A section of poems in personae use key historical moments as a starting point. There is dramatic irony in the monologue of a Trojan horse builder in 1185 BCE as he worries about the impending failure of the horse he is building, which the reader of course knows will succeed. St Simeon of Aleppo in AD 453 sits atop his obelisk contemplating his own endurance. Bartolomeu de Gusmão muses on the development of the lighter-than-air airship he designs, and a man recalls his irrational revulsion at meeting a young Hitler during a performance of Tristan and Isolde conducted by Mahler. Form is handled deftly throughout the book, whether sonnet or a Dante inspired Canzone, which, given its reference to Virgil, serves as a preamble to the translation of Canto 1 from Dane’s Inferno that follows it:

Midway along the journey we call our life
    I found myself within a dark forest
    Having strayed from the path that was straight. 

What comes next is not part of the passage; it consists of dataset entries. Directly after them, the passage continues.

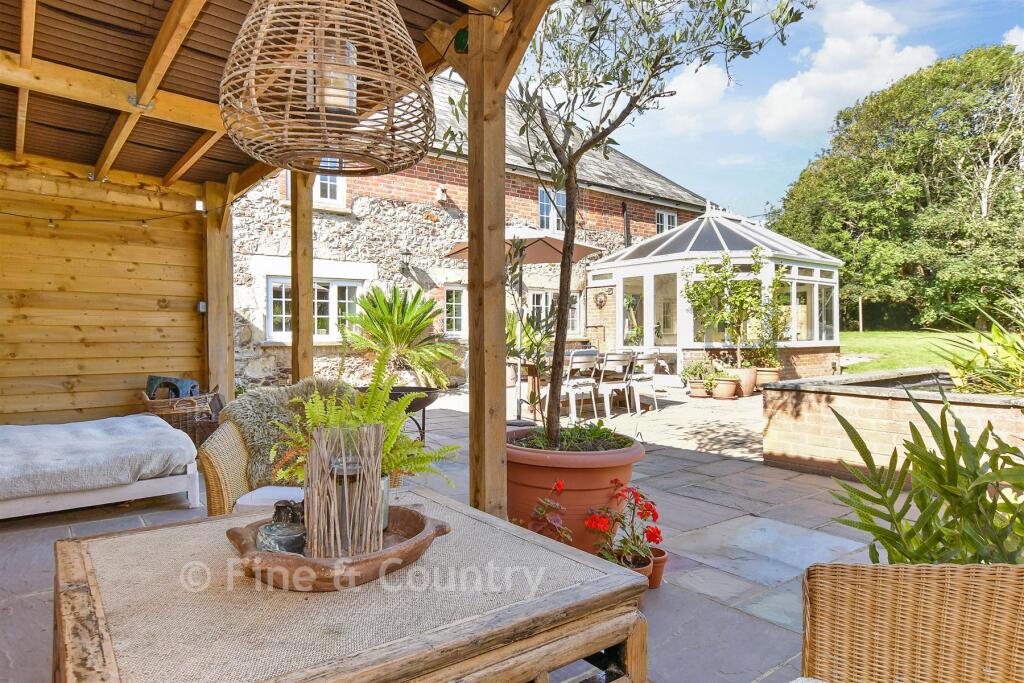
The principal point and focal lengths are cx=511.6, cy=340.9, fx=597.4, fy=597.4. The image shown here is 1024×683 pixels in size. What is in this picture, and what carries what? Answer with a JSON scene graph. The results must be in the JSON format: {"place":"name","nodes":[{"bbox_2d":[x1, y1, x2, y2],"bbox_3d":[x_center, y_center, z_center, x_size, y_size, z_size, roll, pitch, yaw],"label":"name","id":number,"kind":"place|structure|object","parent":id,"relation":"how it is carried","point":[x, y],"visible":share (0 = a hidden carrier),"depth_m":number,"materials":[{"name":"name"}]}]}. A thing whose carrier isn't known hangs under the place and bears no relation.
{"place":"outdoors","nodes":[
{"label":"outdoors","id":0,"kind":"place"},
{"bbox_2d":[0,152,208,426],"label":"wooden wall","id":1,"kind":"structure","parent":0,"point":[123,387],"depth_m":5.18,"materials":[{"name":"brown wood"}]},
{"bbox_2d":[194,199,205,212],"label":"light","id":2,"kind":"object","parent":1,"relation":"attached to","point":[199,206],"visible":0.85,"depth_m":5.58,"materials":[{"name":"white"}]},
{"bbox_2d":[197,300,206,313],"bbox_3d":[-2.925,-0.316,5.651,0.075,0.134,0.090,-1,1,-39],"label":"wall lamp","id":3,"kind":"object","parent":1,"relation":"attached to","point":[203,309],"visible":0.74,"depth_m":5.62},
{"bbox_2d":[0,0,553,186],"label":"wooden ceiling","id":4,"kind":"structure","parent":0,"point":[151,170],"materials":[{"name":"brown wood"}]},
{"bbox_2d":[218,0,431,177],"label":"pendant lamp","id":5,"kind":"object","parent":4,"relation":"hanging from","point":[349,70],"visible":1,"depth_m":1.49,"materials":[{"name":"brown wicker"}]},
{"bbox_2d":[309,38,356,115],"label":"candle lantern","id":6,"kind":"object","parent":5,"relation":"in","point":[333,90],"visible":0.57,"depth_m":1.53,"materials":[{"name":"clear glass"}]},
{"bbox_2d":[0,382,893,682],"label":"stone patio","id":7,"kind":"structure","parent":0,"point":[187,514],"materials":[{"name":"grey stone"}]},
{"bbox_2d":[0,416,206,520],"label":"daybed","id":8,"kind":"object","parent":7,"relation":"on","point":[89,498],"visible":0.97,"depth_m":3.63,"materials":[{"name":"white wood"}]},
{"bbox_2d":[139,385,220,446],"bbox_3d":[-2.965,0.709,5.357,0.632,0.599,0.619,-1,1,-39],"label":"wicker basket","id":9,"kind":"object","parent":7,"relation":"on","point":[189,429],"visible":0.5,"depth_m":5.15,"materials":[{"name":"brown wicker"}]},
{"bbox_2d":[146,375,198,399],"bbox_3d":[-3.075,0.469,5.429,0.373,0.282,0.359,-1,1,-39],"label":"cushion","id":10,"kind":"object","parent":9,"relation":"in","point":[187,385],"visible":0.54,"depth_m":5.33,"materials":[{"name":"blue"}]},
{"bbox_2d":[204,179,233,399],"bbox_3d":[-2.778,-0.228,5.683,0.225,2.483,0.257,-1,1,-39],"label":"wooden post","id":11,"kind":"object","parent":7,"relation":"on","point":[225,325],"visible":0.76,"depth_m":5.60,"materials":[{"name":"brown wood"}]},
{"bbox_2d":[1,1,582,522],"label":"wooden pergola","id":12,"kind":"object","parent":7,"relation":"on","point":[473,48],"visible":0.94,"depth_m":3.30,"materials":[{"name":"brown wood"}]},
{"bbox_2d":[0,200,237,224],"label":"string light","id":13,"kind":"object","parent":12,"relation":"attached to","point":[51,220],"visible":0.89,"depth_m":4.73,"materials":[{"name":"black"}]},
{"bbox_2d":[195,390,392,517],"bbox_3d":[-0.971,0.660,2.968,0.858,0.830,0.876,-1,1,-39],"label":"wicker armchair","id":14,"kind":"object","parent":7,"relation":"on","point":[219,470],"visible":0.26,"depth_m":2.81,"materials":[{"name":"wicker"}]},
{"bbox_2d":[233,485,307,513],"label":"seat cushion","id":15,"kind":"object","parent":14,"relation":"on","point":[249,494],"visible":0.31,"depth_m":2.47,"materials":[{"name":"fabric"}]},
{"bbox_2d":[224,378,358,487],"bbox_3d":[-1.127,0.465,3.179,0.596,0.477,0.678,1,1,34],"label":"sheepskin","id":16,"kind":"object","parent":14,"relation":"on","point":[249,421],"visible":0.62,"depth_m":2.98,"materials":[{"name":"fur"}]},
{"bbox_2d":[290,169,313,382],"bbox_3d":[-1.823,-0.274,5.216,0.204,2.655,0.211,-1,1,-39],"label":"wooden post","id":17,"kind":"object","parent":7,"relation":"on","point":[309,222],"visible":0.71,"depth_m":5.15,"materials":[{"name":"brown wood"}]},
{"bbox_2d":[52,486,648,682],"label":"coffee table","id":18,"kind":"object","parent":7,"relation":"on","point":[181,528],"visible":0.91,"depth_m":1.36,"materials":[{"name":"brown wood"}]},
{"bbox_2d":[225,501,449,591],"bbox_3d":[-0.453,0.542,1.608,0.567,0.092,0.464,-1,1,-39],"label":"wooden tray","id":19,"kind":"object","parent":18,"relation":"on","point":[357,562],"visible":0.63,"depth_m":1.45,"materials":[{"name":"brown wood"}]},
{"bbox_2d":[255,499,306,553],"bbox_3d":[-0.594,0.493,1.557,0.135,0.159,0.128,0,1,18],"label":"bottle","id":20,"kind":"object","parent":19,"relation":"in","point":[277,540],"visible":0.85,"depth_m":1.52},
{"bbox_2d":[305,421,385,558],"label":"twig vase","id":21,"kind":"object","parent":19,"relation":"on","point":[345,482],"visible":0.98,"depth_m":1.49,"materials":[{"name":"brown wood"}]},
{"bbox_2d":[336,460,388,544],"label":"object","id":22,"kind":"object","parent":19,"relation":"on","point":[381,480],"visible":0.25,"depth_m":1.59,"materials":[{"name":"glass"}]},
{"bbox_2d":[271,348,458,488],"bbox_3d":[-0.522,0.314,2.088,0.673,0.521,0.679,-1,1,-39],"label":"fern","id":23,"kind":"object","parent":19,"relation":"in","point":[423,456],"visible":0.65,"depth_m":2.06,"materials":[{"name":"green plant"}]},
{"bbox_2d":[363,383,440,443],"bbox_3d":[-1.060,0.728,5.422,0.795,0.577,0.802,-1,1,-39],"label":"fire pit","id":24,"kind":"object","parent":7,"relation":"on","point":[427,403],"visible":0.48,"depth_m":5.33,"materials":[{"name":"black metal"}]},
{"bbox_2d":[342,283,459,389],"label":"palm plant","id":25,"kind":"object","parent":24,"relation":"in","point":[427,305],"visible":0.94,"depth_m":8.97,"materials":[{"name":"green plant"}]},
{"bbox_2d":[464,6,508,516],"bbox_3d":[-0.117,-0.228,2.792,0.196,2.544,0.209,-1,1,-39],"label":"wooden post","id":26,"kind":"object","parent":7,"relation":"on","point":[501,317],"visible":0.91,"depth_m":2.74,"materials":[{"name":"brown wood"}]},
{"bbox_2d":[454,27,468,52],"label":"green lamp","id":27,"kind":"object","parent":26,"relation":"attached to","point":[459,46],"visible":0.58,"depth_m":2.68,"materials":[{"name":"green"}]},
{"bbox_2d":[446,231,607,415],"bbox_3d":[0.153,-0.306,8.007,2.080,2.559,2.053,-1,1,-39],"label":"parasol","id":28,"kind":"object","parent":7,"relation":"on","point":[550,253],"visible":0.62,"depth_m":7.87,"materials":[{"name":"brown fabric"}]},
{"bbox_2d":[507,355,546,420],"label":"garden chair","id":29,"kind":"object","parent":7,"relation":"on","point":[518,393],"visible":0.6,"depth_m":7.45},
{"bbox_2d":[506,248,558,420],"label":"potted plant","id":30,"kind":"object","parent":7,"relation":"on","point":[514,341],"visible":0.68,"depth_m":7.04,"materials":[{"name":"green plant"}]},
{"bbox_2d":[504,427,645,552],"bbox_3d":[0.256,0.773,3.101,0.844,0.534,0.849,-1,1,-39],"label":"terracotta pot","id":31,"kind":"object","parent":7,"relation":"on","point":[580,474],"visible":0.61,"depth_m":2.77,"materials":[{"name":"ceramic"}]},
{"bbox_2d":[530,477,569,541],"bbox_3d":[0.174,0.831,2.677,0.279,0.400,0.285,-1,1,-39],"label":"red geranium","id":32,"kind":"object","parent":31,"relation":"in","point":[560,484],"visible":0.67,"depth_m":2.66,"materials":[{"name":"plant"}]},
{"bbox_2d":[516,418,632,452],"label":"green plant (low plants at the base of the olive tree)","id":33,"kind":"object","parent":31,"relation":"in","point":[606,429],"visible":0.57,"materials":[{"name":"green plant"}]},
{"bbox_2d":[494,0,809,455],"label":"tree","id":34,"kind":"object","parent":31,"relation":"in","point":[630,104],"visible":0.96,"depth_m":2.88,"materials":[{"name":"plant"}]},
{"bbox_2d":[562,348,599,421],"bbox_3d":[0.790,0.551,7.565,0.493,0.894,0.540,-1,1,-39],"label":"white chair","id":35,"kind":"object","parent":7,"relation":"on","point":[584,353],"visible":0.81,"depth_m":7.41,"materials":[{"name":"white metal"}]},
{"bbox_2d":[522,351,645,418],"bbox_3d":[0.958,0.575,8.217,1.720,0.757,0.953,-1,1,-39],"label":"dining table","id":36,"kind":"object","parent":7,"relation":"on","point":[530,369],"visible":0.43,"depth_m":7.94,"materials":[{"name":"brown wood"}]},
{"bbox_2d":[597,350,637,417],"bbox_3d":[1.317,0.550,7.933,0.486,0.886,0.556,-1,1,-39],"label":"garden chair","id":37,"kind":"object","parent":7,"relation":"on","point":[622,361],"visible":0.92,"depth_m":7.78,"materials":[{"name":"white metal"}]},
{"bbox_2d":[616,551,650,588],"bbox_3d":[0.497,1.003,2.579,0.186,0.134,0.180,-1,1,-39],"label":"terracotta pot","id":38,"kind":"object","parent":7,"relation":"on","point":[640,570],"visible":0.25,"depth_m":2.56,"materials":[{"name":"ceramic"}]},
{"bbox_2d":[583,480,662,568],"bbox_3d":[0.481,0.804,2.581,0.401,0.371,0.379,-1,1,-39],"label":"red geranium","id":39,"kind":"object","parent":38,"relation":"in","point":[652,534],"visible":0.85,"depth_m":2.55,"materials":[{"name":"red plant"}]},
{"bbox_2d":[626,349,663,412],"bbox_3d":[1.791,0.542,8.390,0.493,0.882,0.543,-1,1,-39],"label":"garden chair","id":40,"kind":"object","parent":7,"relation":"on","point":[656,359],"visible":0.82,"depth_m":8.21,"materials":[{"name":"white metal"}]},
{"bbox_2d":[645,546,667,588],"bbox_3d":[0.596,1.007,2.654,0.163,0.139,0.163,-1,1,-39],"label":"terracotta pot","id":41,"kind":"object","parent":7,"relation":"on","point":[660,572],"visible":0.43,"depth_m":2.61,"materials":[{"name":"ceramic"}]},
{"bbox_2d":[688,380,709,397],"bbox_3d":[3.098,0.812,9.845,0.381,0.235,0.378,-1,1,-39],"label":"terracotta pot","id":42,"kind":"object","parent":7,"relation":"on","point":[698,395],"visible":0.87,"depth_m":9.73,"materials":[{"name":"ceramic"}]},
{"bbox_2d":[681,360,717,389],"bbox_3d":[3.201,0.541,10.115,0.609,0.447,0.616,-1,1,-39],"label":"potted plant","id":43,"kind":"object","parent":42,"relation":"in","point":[696,369],"visible":0.85,"depth_m":10.03,"materials":[{"name":"green plant"}]},
{"bbox_2d":[590,204,842,382],"bbox_3d":[4.273,-0.921,12.619,4.016,3.675,4.138,-1,1,-39],"label":"conservatory","id":44,"kind":"object","parent":7,"relation":"on","point":[822,279],"visible":0.78,"depth_m":11.53,"materials":[{"name":"white"}]},
{"bbox_2d":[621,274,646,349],"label":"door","id":45,"kind":"structure","parent":44,"relation":"in","point":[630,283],"depth_m":12.17,"materials":[{"name":"glass"}]},
{"bbox_2d":[780,267,837,344],"bbox_3d":[5.683,-0.636,11.480,1.588,1.480,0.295,-1,1,-39],"label":"conservatory window","id":46,"kind":"structure","parent":44,"relation":"in","point":[798,299],"depth_m":11.47,"materials":[{"name":"glass"}]},
{"bbox_2d":[712,376,738,399],"bbox_3d":[3.401,0.765,9.552,0.432,0.317,0.429,-1,1,-39],"label":"terracotta pot","id":47,"kind":"object","parent":7,"relation":"on","point":[726,389],"visible":0.96,"depth_m":9.41,"materials":[{"name":"ceramic"}]},
{"bbox_2d":[730,367,756,396],"bbox_3d":[3.833,0.686,9.960,0.457,0.443,0.450,-1,1,-39],"label":"terracotta pot","id":48,"kind":"object","parent":7,"relation":"on","point":[744,373],"visible":0.74,"depth_m":9.79,"materials":[{"name":"ceramic"}]},
{"bbox_2d":[681,249,770,370],"bbox_3d":[3.735,-0.503,10.485,1.388,2.054,1.439,-1,1,-39],"label":"potted tree","id":49,"kind":"object","parent":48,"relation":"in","point":[716,287],"visible":0.94,"depth_m":10.35,"materials":[{"name":"green plant"}]},
{"bbox_2d":[754,367,780,387],"bbox_3d":[4.415,0.688,10.345,0.477,0.390,0.460,-1,1,-39],"label":"terracotta pot","id":50,"kind":"object","parent":7,"relation":"on","point":[772,373],"visible":0.73,"depth_m":10.18,"materials":[{"name":"ceramic"}]},
{"bbox_2d":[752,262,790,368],"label":"potted shrub","id":51,"kind":"object","parent":50,"relation":"in","point":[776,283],"visible":0.86,"depth_m":10.38,"materials":[{"name":"green plant"}]},
{"bbox_2d":[762,369,1023,482],"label":"brick planter","id":52,"kind":"object","parent":7,"relation":"on","point":[886,405],"visible":0.73,"depth_m":4.49,"materials":[{"name":"brick"}]},
{"bbox_2d":[929,296,1023,395],"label":"green plant","id":53,"kind":"object","parent":52,"relation":"in","point":[972,369],"visible":0.89,"depth_m":4.77,"materials":[{"name":"green plant"}]},
{"bbox_2d":[801,560,1023,682],"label":"wicker chair","id":54,"kind":"object","parent":7,"relation":"on","point":[922,610],"visible":1,"depth_m":1.09,"materials":[{"name":"wicker"}]},
{"bbox_2d":[231,72,712,392],"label":"brick house","id":55,"kind":"structure","parent":0,"point":[387,192],"depth_m":11.77,"materials":[{"name":"beige stone"}]},
{"bbox_2d":[282,171,345,210],"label":"window","id":56,"kind":"structure","parent":55,"relation":"in","point":[335,180],"depth_m":9.25,"materials":[{"name":"white paint"}]},
{"bbox_2d":[267,278,361,340],"bbox_3d":[-3.286,-0.564,10.125,1.610,1.178,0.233,-1,1,-39],"label":"window","id":57,"kind":"structure","parent":55,"relation":"in","point":[289,329],"depth_m":10.13,"materials":[{"name":"white paint"}]},
{"bbox_2d":[400,248,412,272],"bbox_3d":[-1.953,-1.496,11.015,0.193,0.435,0.275,-1,1,-39],"label":"wall lamp","id":58,"kind":"object","parent":55,"relation":"attached to","point":[407,253],"visible":0.97,"depth_m":10.95,"materials":[{"name":"black metal"}]},
{"bbox_2d":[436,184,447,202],"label":"wall lamp","id":59,"kind":"object","parent":55,"relation":"attached to","point":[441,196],"visible":0.97,"depth_m":10.96,"materials":[{"name":"white"}]},
{"bbox_2d":[443,285,466,336],"bbox_3d":[-0.994,-0.574,11.577,0.772,1.115,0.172,-1,1,-39],"label":"window","id":60,"kind":"structure","parent":55,"relation":"in","point":[453,303],"depth_m":11.50,"materials":[{"name":"white paint"}]},
{"bbox_2d":[538,187,565,232],"bbox_3d":[0.856,-2.723,12.698,0.851,1.060,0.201,-1,1,-39],"label":"window","id":61,"kind":"structure","parent":55,"relation":"in","point":[542,200],"depth_m":12.67,"materials":[{"name":"white paint"}]},
{"bbox_2d":[527,289,582,334],"bbox_3d":[0.844,-0.591,12.538,1.561,1.129,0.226,-1,1,-39],"label":"window","id":62,"kind":"structure","parent":55,"relation":"in","point":[550,297],"depth_m":12.48,"materials":[{"name":"white paint"}]},
{"bbox_2d":[594,289,608,308],"bbox_3d":[2.015,-0.937,13.482,0.217,0.451,0.352,-1,1,-39],"label":"wall ornament","id":63,"kind":"object","parent":55,"relation":"attached to","point":[600,301],"visible":0.98,"depth_m":13.45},
{"bbox_2d":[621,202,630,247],"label":"drainpipe","id":64,"kind":"object","parent":55,"relation":"attached to","point":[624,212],"visible":0.66,"depth_m":14.40,"materials":[{"name":"black metal"}]},
{"bbox_2d":[655,209,677,234],"bbox_3d":[4.016,-3.009,15.652,0.815,0.972,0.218,-1,1,-39],"label":"window","id":65,"kind":"structure","parent":55,"relation":"in","point":[658,216],"depth_m":15.69,"materials":[{"name":"white paint"}]},
{"bbox_2d":[536,0,1023,216],"label":"sky","id":66,"kind":"structure","parent":0,"point":[816,122],"materials":[{"name":"blue"}]},
{"bbox_2d":[641,0,940,139],"label":"cloud","id":67,"kind":"structure","parent":0,"point":[874,40],"materials":[{"name":"white"}]},
{"bbox_2d":[840,330,994,374],"label":"lawn","id":68,"kind":"structure","parent":0,"point":[864,351],"materials":[{"name":"green plant"}]},
{"bbox_2d":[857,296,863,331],"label":"post (on the lawn)","id":69,"kind":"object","parent":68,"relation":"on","point":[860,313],"visible":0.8,"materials":[{"name":"beige wood"}]},
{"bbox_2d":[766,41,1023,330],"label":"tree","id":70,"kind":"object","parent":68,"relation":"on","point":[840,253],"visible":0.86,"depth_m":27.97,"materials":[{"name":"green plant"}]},
{"bbox_2d":[824,390,1023,566],"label":"fern","id":71,"kind":"object","parent":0,"point":[954,472],"visible":0.76,"depth_m":1.91,"materials":[{"name":"green plant"}]},
{"bbox_2d":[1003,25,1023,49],"label":"cloud","id":72,"kind":"structure","parent":0,"point":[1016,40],"materials":[{"name":"white"}]}
]}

The book ends with the title poem, an extended seventeen part sequence of mostly sonnet-styled “notes’ that pick up many of the threads of the book through philosophical musings invoking Heraclitus, Shopenhauer Pascal, Aristotle, Goethe, and Wittgenstein to name a few.  The poem sets up a complex relationship with the reader—polite and intrusive at once, in which the reader becomes the pursued. This creates cognitive dissonance—where an agreement with the reader is effectively obtained as the narrator pardons himself in exaggerated politeness, asks permission, disavows being a stalker, and then continues to press an intimacy that feels increasingly uncomfortable: “Your presence and my wanting are the same,/They are identical, and they want to merge.” This sense of intrusion grows through the sequence, but additionally so too does the unreliability of the speaker, who, amidst Wittgenstein and Shakespeare puns hints that the subject-object relationship in the work may not be what it seems: “I have no need of keys.”

Skovron’s rich knowledge of classical literature, music and art is always in play through his work but never heavy-handed. Even Dante feels at home here, nestled between desire and loss. Letters from the Periphery is a clever, tricky and sophisticated book that rewards the reader with subtle rhythms, complex structures and wordplay, and erudite referencing.  Letters from the Periphery is a book full of allusion and illusion, puzzles, mystery and a deep sense of the wry games that time plays with all of us.